Restate the listing below with no word altered.

§ **Data in this exercise**
- - - - -
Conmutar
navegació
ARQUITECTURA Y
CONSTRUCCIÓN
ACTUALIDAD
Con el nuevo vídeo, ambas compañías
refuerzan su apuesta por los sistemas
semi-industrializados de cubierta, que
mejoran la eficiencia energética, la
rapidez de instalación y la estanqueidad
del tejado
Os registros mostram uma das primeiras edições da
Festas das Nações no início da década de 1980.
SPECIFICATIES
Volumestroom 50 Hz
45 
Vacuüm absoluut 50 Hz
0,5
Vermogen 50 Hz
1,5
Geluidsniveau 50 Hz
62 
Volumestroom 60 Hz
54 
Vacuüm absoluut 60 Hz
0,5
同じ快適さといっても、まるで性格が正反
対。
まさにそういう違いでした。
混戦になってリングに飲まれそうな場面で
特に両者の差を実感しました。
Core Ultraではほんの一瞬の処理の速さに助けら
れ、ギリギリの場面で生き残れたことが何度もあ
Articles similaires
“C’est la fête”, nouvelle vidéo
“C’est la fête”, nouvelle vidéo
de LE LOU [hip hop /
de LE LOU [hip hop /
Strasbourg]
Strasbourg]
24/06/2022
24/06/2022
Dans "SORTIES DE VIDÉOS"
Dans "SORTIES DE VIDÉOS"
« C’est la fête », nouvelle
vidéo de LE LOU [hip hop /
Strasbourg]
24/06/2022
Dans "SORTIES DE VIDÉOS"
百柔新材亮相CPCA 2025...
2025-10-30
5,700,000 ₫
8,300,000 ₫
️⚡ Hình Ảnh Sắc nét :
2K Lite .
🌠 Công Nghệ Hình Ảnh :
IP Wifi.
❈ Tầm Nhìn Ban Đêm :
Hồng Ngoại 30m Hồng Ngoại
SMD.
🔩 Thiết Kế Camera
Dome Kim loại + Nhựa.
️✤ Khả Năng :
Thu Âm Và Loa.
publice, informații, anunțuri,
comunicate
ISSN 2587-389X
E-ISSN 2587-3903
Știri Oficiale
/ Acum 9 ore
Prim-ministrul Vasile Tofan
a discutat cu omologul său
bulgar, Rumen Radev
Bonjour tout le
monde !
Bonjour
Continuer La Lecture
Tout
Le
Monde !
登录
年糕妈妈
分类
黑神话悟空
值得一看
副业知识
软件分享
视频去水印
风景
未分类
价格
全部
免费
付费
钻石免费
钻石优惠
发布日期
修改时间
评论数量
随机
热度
- - - - -
§ **Written answer**
Conmutar
navegació
ARQUITECTURA Y
CONSTRUCCIÓN
ACTUALIDAD
Con el nuevo vídeo, ambas compañías
refuerzan su apuesta por los sistemas
semi-industrializados de cubierta, que
mejoran la eficiencia energética, la
rapidez de instalación y la estanqueidad
del tejado
Os registros mostram uma das primeiras edições da
Festas das Nações no início da década de 1980.
SPECIFICATIES
Volumestroom 50 Hz
45 
Vacuüm absoluut 50 Hz
0,5
Vermogen 50 Hz
1,5
Geluidsniveau 50 Hz
62 
Volumestroom 60 Hz
54 
Vacuüm absoluut 60 Hz
0,5
同じ快適さといっても、まるで性格が正反
対。
まさにそういう違いでした。
混戦になってリングに飲まれそうな場面で
特に両者の差を実感しました。
Core Ultraではほんの一瞬の処理の速さに助けら
れ、ギリギリの場面で生き残れたことが何度もあ
Articles similaires
“C’est la fête”, nouvelle vidéo
“C’est la fête”, nouvelle vidéo
de LE LOU [hip hop /
de LE LOU [hip hop /
Strasbourg]
Strasbourg]
24/06/2022
24/06/2022
Dans "SORTIES DE VIDÉOS"
Dans "SORTIES DE VIDÉOS"
« C’est la fête », nouvelle
vidéo de LE LOU [hip hop /
Strasbourg]
24/06/2022
Dans "SORTIES DE VIDÉOS"
百柔新材亮相CPCA 2025...
2025-10-30
5,700,000 ₫
8,300,000 ₫
️⚡ Hình Ảnh Sắc nét :
2K Lite .
🌠 Công Nghệ Hình Ảnh :
IP Wifi.
❈ Tầm Nhìn Ban Đêm :
Hồng Ngoại 30m Hồng Ngoại
SMD.
🔩 Thiết Kế Camera
Dome Kim loại + Nhựa.
️✤ Khả Năng :
Thu Âm Và Loa.
publice, informații, anunțuri,
comunicate
ISSN 2587-389X
E-ISSN 2587-3903
Știri Oficiale
/ Acum 9 ore
Prim-ministrul Vasile Tofan
a discutat cu omologul său
bulgar, Rumen Radev
Bonjour tout le
monde !
Bonjour
Continuer La Lecture
Tout
Le
Monde !
登录
年糕妈妈
分类
黑神话悟空
值得一看
副业知识
软件分享
视频去水印
风景
未分类
价格
全部
免费
付费
钻石免费
钻石优惠
发布日期
修改时间
评论数量
随机
热度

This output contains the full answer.